I swallowed down some of the coffee, there was only one sugar in it so it tasted a little bitter to me, much like hearing what the doctor was saying; it was hard to swallow. She continued drawing my attention to the way the cells glittered.

“It doesn’t explain why it’s gold colored though but I am going to assume that had something to do with the magic in you. We’ve long been trying to identify if there is some genetic factor, something we can measure to show magic but as yet we’ve not pinpointed anything that connects all the subjects.”

When Doctor Armitage said we I had to assume that she meant her profession, I didn’t for the minute think that she was running these trials and experiments herself or that even any of them were being performed at this hospital.

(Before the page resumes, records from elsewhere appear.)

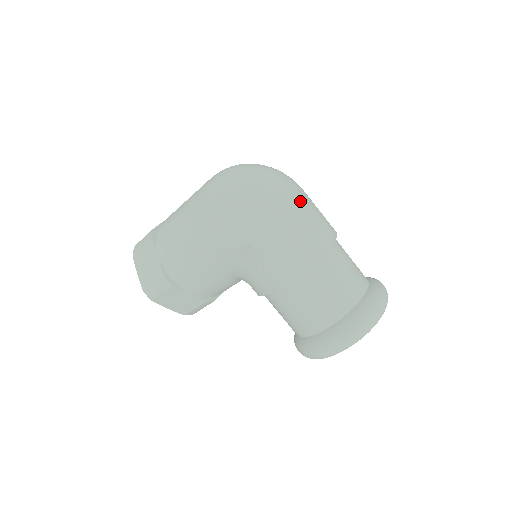
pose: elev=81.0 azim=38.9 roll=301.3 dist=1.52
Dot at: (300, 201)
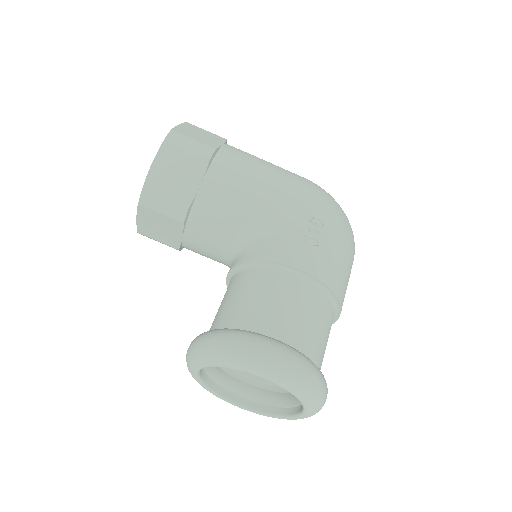
Dot at: occluded
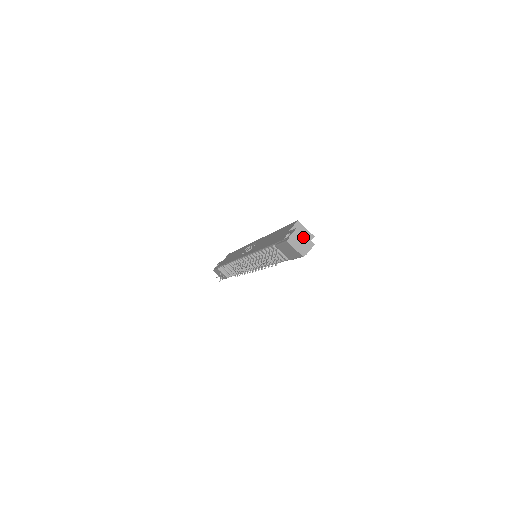
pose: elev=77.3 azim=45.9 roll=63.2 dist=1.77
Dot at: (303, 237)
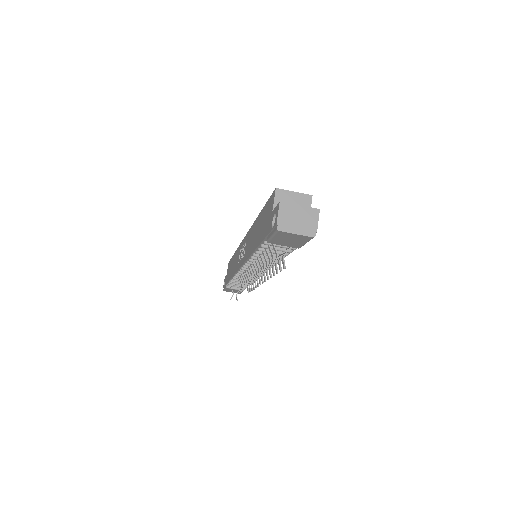
Dot at: (297, 209)
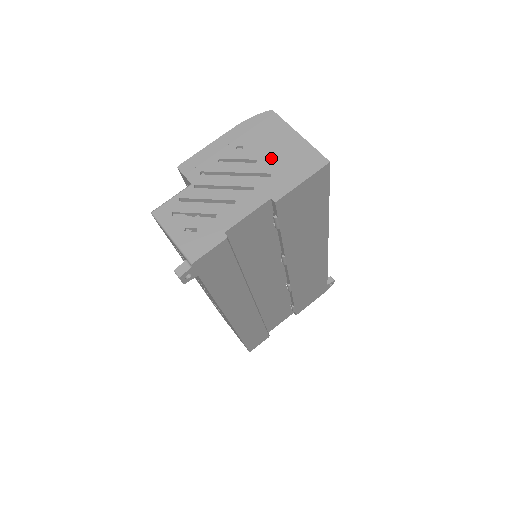
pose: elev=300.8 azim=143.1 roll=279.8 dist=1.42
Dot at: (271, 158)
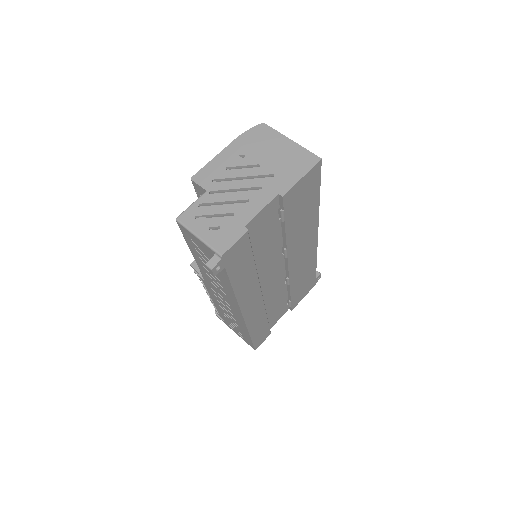
Dot at: (271, 161)
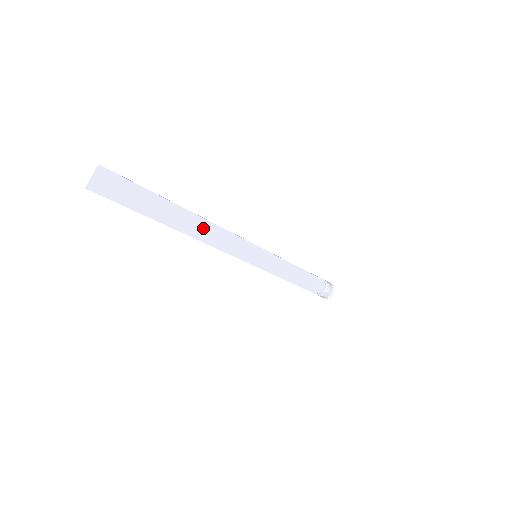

“I had the lab extract just some of those platelets so we could pull your genetic profile and examine your chromosomal count.” I’d done well at biology in school and I knew that you got half your DNA from your mother and half from your father. This was the crux of the matter, this would tell me whether I was who I thought I was or not.

“It took so long because I had to have them run it three times to be sure of what I was seeing. Half your alleles are humanoid but not human. The other half are just, well, I can’t even say they’re humanoid; they barely registered. I’ve run them against all samples of preternatural life that we have in the national and international database and can’t find anything that matches.” I bowed my head. Nothing, nothing matched me. That wasn’t good. I took deep breathes. “Your chromosomal count is what is really fascinating. A normal human has twenty three pairs. You have twenty five.”

My head snapped up and the doctor recoiled a little seeing the tears that had started streaming down my face. I shook my head; I still wanted it not to be true. I wanted to believe that my day time world was the one I belonged in, not the strange other world and here she was telling me that I really shouldn’t exist in the normal world. It was crushing.